→ **About this exercise**
In the records below, find the line with "TL-PA201KIT 200", then retype it and every following line exactly, stopping after the line with "CNPJ: 03.795.072/0001-60". Leave the pictures out.

→ **Records for the exercise**
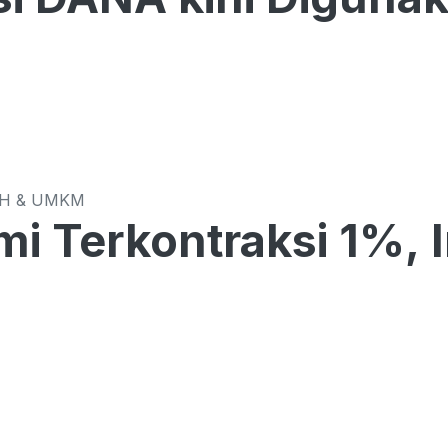
CH & UMKM
i Terkontraksi 1%, 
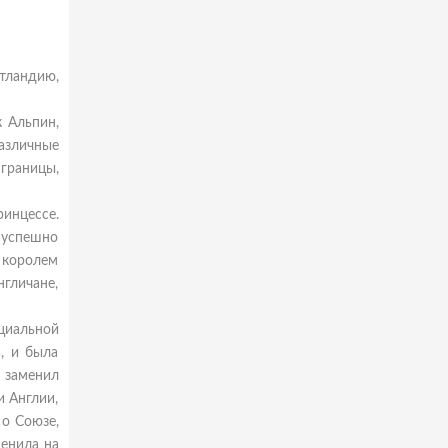
тландию,
 Альпин,
азличные
границы,
ринцессе.
I успешно
н королем
гличане,
циальной
, и была
н заменил
и Англии,
о Союзе,
енила на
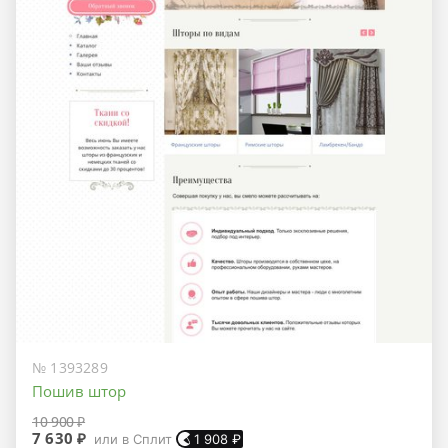
№ 1393289
Пошив штор
10 900 ₽
7 630 ₽
или в Сплит
1 908
₽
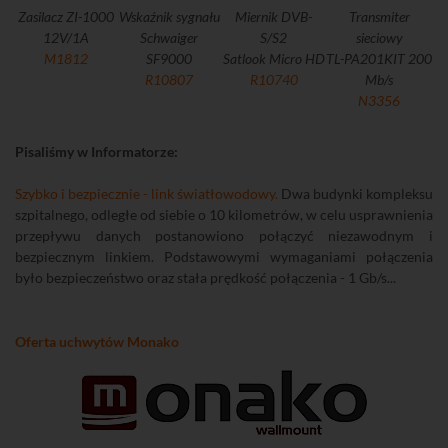
Zasilacz ZI-1000
Wskaźnik sygnału
Miernik DVB-
Transmiter
12V/1A
Schwaiger
S/S2
sieciowy
M1812
SF9000
Satlook Micro HD
TL-PA201KIT 200
R10807
R10740
Mb/s
N3356
Pisaliśmy w Informatorze:
Szybko i bezpiecznie - link światłowodowy.
Dwa budynki kompleksu
szpitalnego, odległe od siebie o 10 kilometrów, w celu usprawnienia
przepływu danych postanowiono połączyć niezawodnym i
bezpiecznym linkiem. Podstawowymi wymaganiami połączenia
było bezpieczeństwo oraz stała prędkość połączenia - 1 Gb/s...
Oferta uchwytów Monako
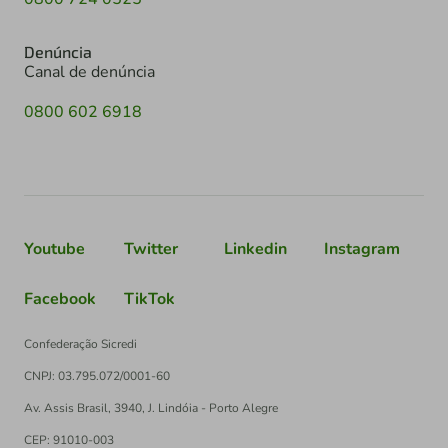
Denúncia
Canal de denúncia
0800 602 6918
Youtube
Twitter
Linkedin
Instagram
Facebook
TikTok
Confederação Sicredi
CNPJ: 03.795.072/0001-60
Av. Assis Brasil, 3940, J. Lindóia - Porto Alegre
CEP: 91010-003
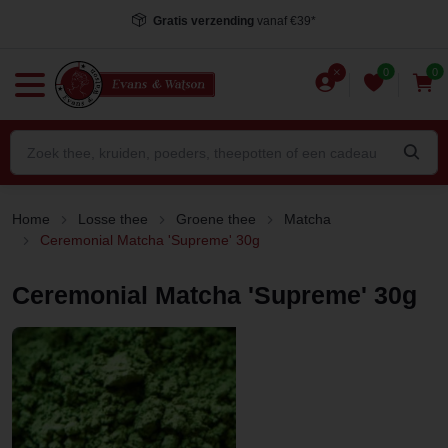
Gratis verzending
vanaf €39*
0
0
Home
Losse thee
Groene thee
Matcha
Ceremonial Matcha 'Supreme' 30g
Ceremonial Matcha 'Supreme' 30g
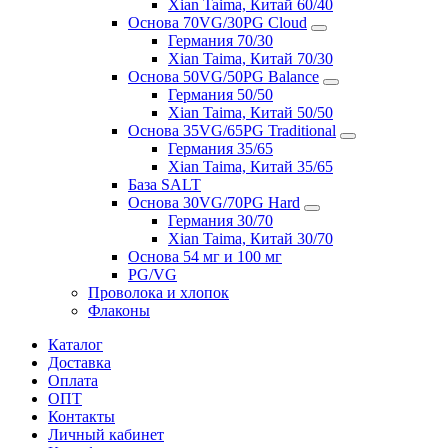
Xian Taima, Китай 60/40
Основа 70VG/30PG Cloud
Германия 70/30
Xian Taima, Китай 70/30
Основа 50VG/50PG Balance
Германия 50/50
Xian Taima, Китай 50/50
Основа 35VG/65PG Traditional
Германия 35/65
Xian Taima, Китай 35/65
База SALT
Основа 30VG/70PG Hard
Германия 30/70
Xian Taima, Китай 30/70
Основа 54 мг и 100 мг
PG/VG
Проволока и хлопок
Флаконы
Каталог
Доставка
Оплата
ОПТ
Контакты
Личный кабинет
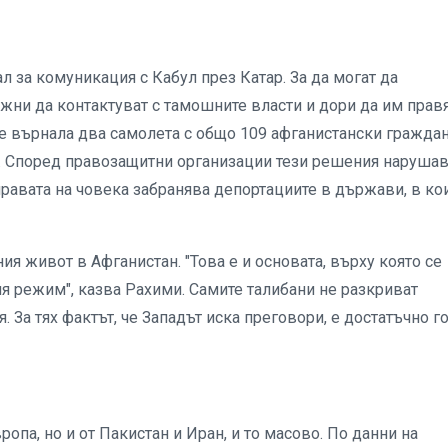
 за комуникация с Кабул през Катар. За да могат да
жни да контактуват с тамошните власти и дори да им прав
 е върнала два самолета с общо 109 афганистански гражда
ци. Според правозащитни организации тези решения нарушав
равата на човека забранява депортациите в държави, в ко
я живот в Афганистан. "Това е и основата, върху която се
я режим", казва Рахими. Самите талибани не разкриват
 За тях фактът, че Западът иска преговори, е достатъчно г
опа, но и от Пакистан и Иран, и то масово. По данни на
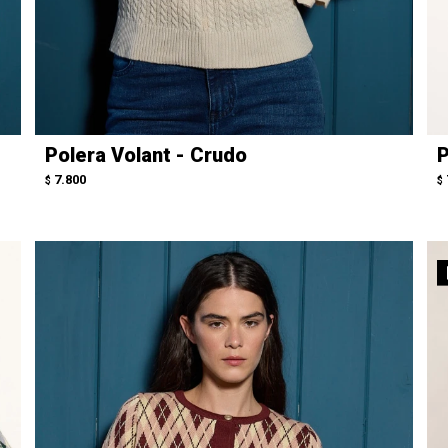
Polera Volant - Crudo
P
7.800
$
$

→ **Exercise response**
TL-PA201KIT 200
R10807
R10740
Mb/s
N3356
Pisaliśmy w Informatorze:
Szybko i bezpiecznie - link światłowodowy.
Dwa budynki kompleksu
szpitalnego, odległe od siebie o 10 kilometrów, w celu usprawnienia
przepływu danych postanowiono połączyć niezawodnym i
bezpiecznym linkiem. Podstawowymi wymaganiami połączenia
było bezpieczeństwo oraz stała prędkość połączenia - 1 Gb/s...
Oferta uchwytów Monako
Denúncia
Canal de denúncia
0800 602 6918
Youtube
Twitter
Linkedin
Instagram
Facebook
TikTok
Confederação Sicredi
CNPJ: 03.795.072/0001-60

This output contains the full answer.